→ **THE TASK**
The records beneath should be printed exactly, and the pictures are to be left out.

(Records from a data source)

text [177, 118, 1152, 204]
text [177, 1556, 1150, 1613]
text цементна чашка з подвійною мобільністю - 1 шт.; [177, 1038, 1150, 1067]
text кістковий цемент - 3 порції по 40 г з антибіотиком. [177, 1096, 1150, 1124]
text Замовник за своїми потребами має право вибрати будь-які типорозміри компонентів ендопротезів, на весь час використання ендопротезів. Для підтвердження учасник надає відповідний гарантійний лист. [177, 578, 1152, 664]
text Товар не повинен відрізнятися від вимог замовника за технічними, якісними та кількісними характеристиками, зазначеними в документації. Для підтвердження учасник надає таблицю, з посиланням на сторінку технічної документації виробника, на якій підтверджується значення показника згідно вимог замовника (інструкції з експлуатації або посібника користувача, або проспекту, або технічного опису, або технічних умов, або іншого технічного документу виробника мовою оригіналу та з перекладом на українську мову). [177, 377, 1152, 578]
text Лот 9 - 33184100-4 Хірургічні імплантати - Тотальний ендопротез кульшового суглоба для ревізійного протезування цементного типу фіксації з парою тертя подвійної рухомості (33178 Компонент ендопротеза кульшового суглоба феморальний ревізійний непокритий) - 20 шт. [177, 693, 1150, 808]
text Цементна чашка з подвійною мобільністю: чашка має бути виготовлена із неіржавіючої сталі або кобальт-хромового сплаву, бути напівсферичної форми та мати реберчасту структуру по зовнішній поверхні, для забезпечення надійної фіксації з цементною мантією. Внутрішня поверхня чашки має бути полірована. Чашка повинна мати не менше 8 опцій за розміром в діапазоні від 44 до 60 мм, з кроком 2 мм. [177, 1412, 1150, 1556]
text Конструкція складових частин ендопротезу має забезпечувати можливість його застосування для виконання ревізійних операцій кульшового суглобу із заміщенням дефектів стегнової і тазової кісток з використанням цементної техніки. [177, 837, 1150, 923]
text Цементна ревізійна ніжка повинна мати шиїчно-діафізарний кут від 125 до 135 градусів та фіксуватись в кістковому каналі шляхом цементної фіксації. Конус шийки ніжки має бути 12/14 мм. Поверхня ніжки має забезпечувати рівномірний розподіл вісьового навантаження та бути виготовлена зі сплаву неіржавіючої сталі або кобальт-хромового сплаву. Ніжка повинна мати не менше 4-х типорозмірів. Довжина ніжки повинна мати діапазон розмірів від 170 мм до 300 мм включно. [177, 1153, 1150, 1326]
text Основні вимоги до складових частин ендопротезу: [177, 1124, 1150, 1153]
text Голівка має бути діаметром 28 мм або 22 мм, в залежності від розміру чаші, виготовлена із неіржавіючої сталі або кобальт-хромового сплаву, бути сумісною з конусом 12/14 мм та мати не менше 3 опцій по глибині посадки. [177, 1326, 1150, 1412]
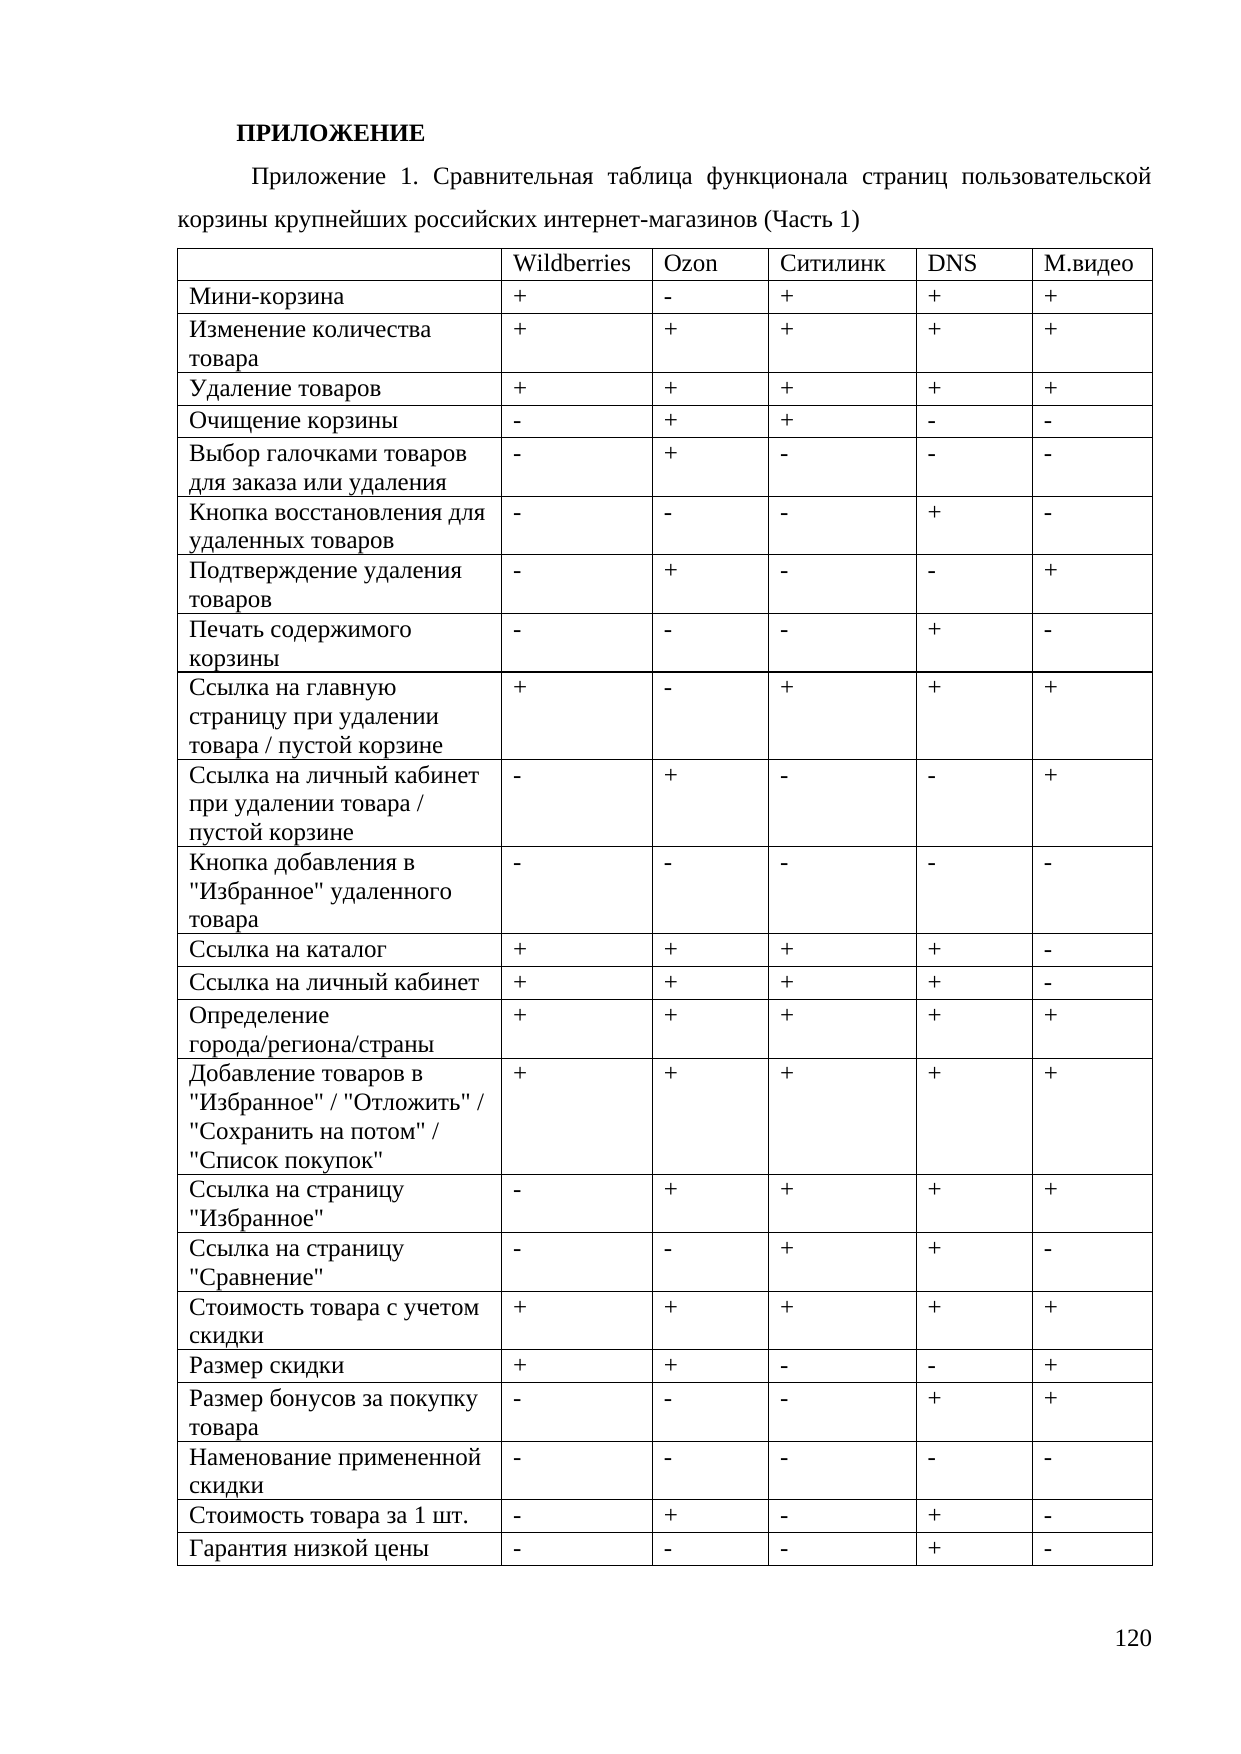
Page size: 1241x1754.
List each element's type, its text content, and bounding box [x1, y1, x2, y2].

→ **ANSWER FOR THE TASK**
text [177, 118, 1152, 204]
text [177, 1556, 1150, 1613]
text цементна чашка з подвійною мобільністю - 1 шт.; [177, 1038, 1150, 1067]
text кістковий цемент - 3 порції по 40 г з антибіотиком. [177, 1096, 1150, 1124]
text Замовник за своїми потребами має право вибрати будь-які типорозміри компонентів ендопротезів, на весь час використання ендопротезів. Для підтвердження учасник надає відповідний гарантійний лист. [177, 578, 1152, 664]
text Товар не повинен відрізнятися від вимог замовника за технічними, якісними та кількісними характеристиками, зазначеними в документації. Для підтвердження учасник надає таблицю, з посиланням на сторінку технічної документації виробника, на якій підтверджується значення показника згідно вимог замовника (інструкції з експлуатації або посібника користувача, або проспекту, або технічного опису, або технічних умов, або іншого технічного документу виробника мовою оригіналу та з перекладом на українську мову). [177, 377, 1152, 578]
text Лот 9 - 33184100-4 Хірургічні імплантати - Тотальний ендопротез кульшового суглоба для ревізійного протезування цементного типу фіксації з парою тертя подвійної рухомості (33178 Компонент ендопротеза кульшового суглоба феморальний ревізійний непокритий) - 20 шт. [177, 693, 1150, 808]
text Цементна чашка з подвійною мобільністю: чашка має бути виготовлена із неіржавіючої сталі або кобальт-хромового сплаву, бути напівсферичної форми та мати реберчасту структуру по зовнішній поверхні, для забезпечення надійної фіксації з цементною мантією. Внутрішня поверхня чашки має бути полірована. Чашка повинна мати не менше 8 опцій за розміром в діапазоні від 44 до 60 мм, з кроком 2 мм. [177, 1412, 1150, 1556]
text Конструкція складових частин ендопротезу має забезпечувати можливість його застосування для виконання ревізійних операцій кульшового суглобу із заміщенням дефектів стегнової і тазової кісток з використанням цементної техніки. [177, 837, 1150, 923]
text Цементна ревізійна ніжка повинна мати шиїчно-діафізарний кут від 125 до 135 градусів та фіксуватись в кістковому каналі шляхом цементної фіксації. Конус шийки ніжки має бути 12/14 мм. Поверхня ніжки має забезпечувати рівномірний розподіл вісьового навантаження та бути виготовлена зі сплаву неіржавіючої сталі або кобальт-хромового сплаву. Ніжка повинна мати не менше 4-х типорозмірів. Довжина ніжки повинна мати діапазон розмірів від 170 мм до 300 мм включно. [177, 1153, 1150, 1326]
text Основні вимоги до складових частин ендопротезу: [177, 1124, 1150, 1153]
text Голівка має бути діаметром 28 мм або 22 мм, в залежності від розміру чаші, виготовлена із неіржавіючої сталі або кобальт-хромового сплаву, бути сумісною з конусом 12/14 мм та мати не менше 3 опцій по глибині посадки. [177, 1326, 1150, 1412]
Page size: 1241x1754.
List each element's type, its text content, and bounding box [x1, y1, x2, y2].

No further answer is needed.